More specifically, their access to justice can also be hindered by lack of information on their human rights and mechanisms to denounce and a lack of trust in the police. Moreover: it is important to acknowledge that persisting inequalities between women and men, gender bias and stereotypes also result in unequal access of women and men to justice.
Gender-transformative approaches must inform the first stage of due diligence, which is framing the problem. From there, what happens to female migrant workers should cut across all stages of due diligence, each of which should be analysed from this reality, adapted to the context in which it is applied and considering forms of intersectional discrimination.
With that in mind, a key recommendation for states would be to adopt a legal framework requiring companies to exercise human rights due diligence to identify, prevent and mitigate the risks of rights violations; including specific abuse suffered by women and by migrant workers.

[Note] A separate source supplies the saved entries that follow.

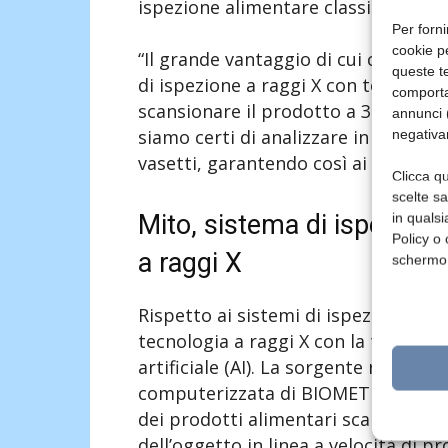
ispezione alimentare classici con te
Per forni
cookie p
“Il grande vantaggio di cui ci siamo 
queste te
di ispezione a raggi X con tecnolog
comporta
scansionare il prodotto a 360 gradi
annunci (
siamo certi di analizzare in maniera 
negativa
vasetti, garantendo così ai consuma
Clicca qu
scelte s
Mito, sistema di ispezion
in qualsi
Policy o 
a raggi X
schermo
Rispetto ai sistemi di ispezione a r
tecnologia a raggi X con la tomograf
artificiale (AI). La sorgente rotante 
computerizzata di BIOMETiC – cattur
dei prodotti alimentari scansionati
dell’oggetto in linea a velocità di 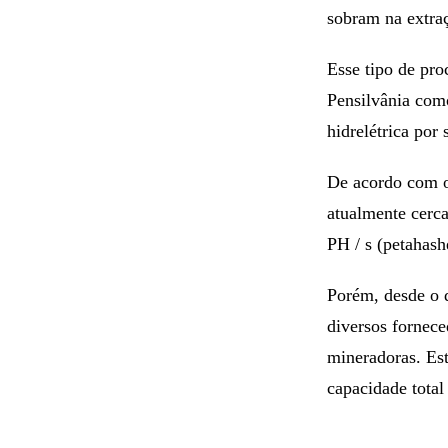
sobram na extra
Esse tipo de pro
Pensilvânia com
hidrelétrica po
De acordo com o
atualmente cerc
PH / s (petahash
Porém, desde o d
diversos fornec
mineradoras. Est
capacidade total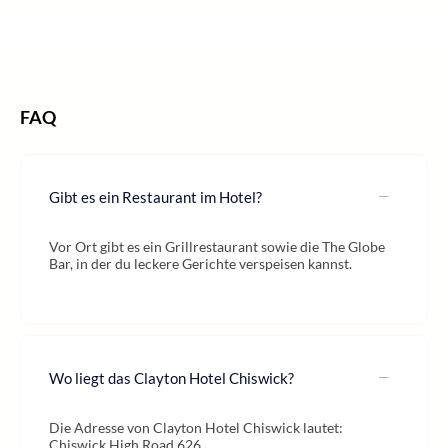
/
/
/
Home
Städtereisen
Städtereisen Europa
Städtereisen England
/
Städtereisen London
FAQ
Gibt es ein Restaurant im Hotel?
Vor Ort gibt es ein Grillrestaurant sowie die The Globe
Bar, in der du leckere Gerichte verspeisen kannst.
Wo liegt das Clayton Hotel Chiswick?
Die Adresse von Clayton Hotel Chiswick lautet:
Chiswick High Road 626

Focusing on access to justice, states must also ensure that, in the case that allegations of abuse are raised, female migrant workers have access to redress mechanisms for that purpose, including measures that can change discriminatory power structures. For example, not only increasing labor inspections but also ensuring that labour inspectors have received training on and are sensitive to the gendered forms of violence.
Also, companies must implement due diligence protocols with a gender perspective to guarantee that women’s rights are protected. For that purpose, companies risk assessments should be based on sex-disaggregated data on adverse effects and preventive and remedial measures should be targeted to combat gender specific abuses. Ideally, throughout these processes both states and companies should engage women’s organisations who can make and monitor gender-specific recommendations.
In conclusion, while it is undoubtedly positive that there is a model which allows migrant women to travel to Spain for employment opportunities within a legal framework, such systems cannot be allowed to continue with business as usual at the expense of workers’ human rights.
Suggested citation: A. Márquez, ‘Seasonal female migrant workers: the human rights violations in the Spanish strawberry industry’, Nova Centre on Business, Human Rights and the Environment Blog, 3rd January 2022.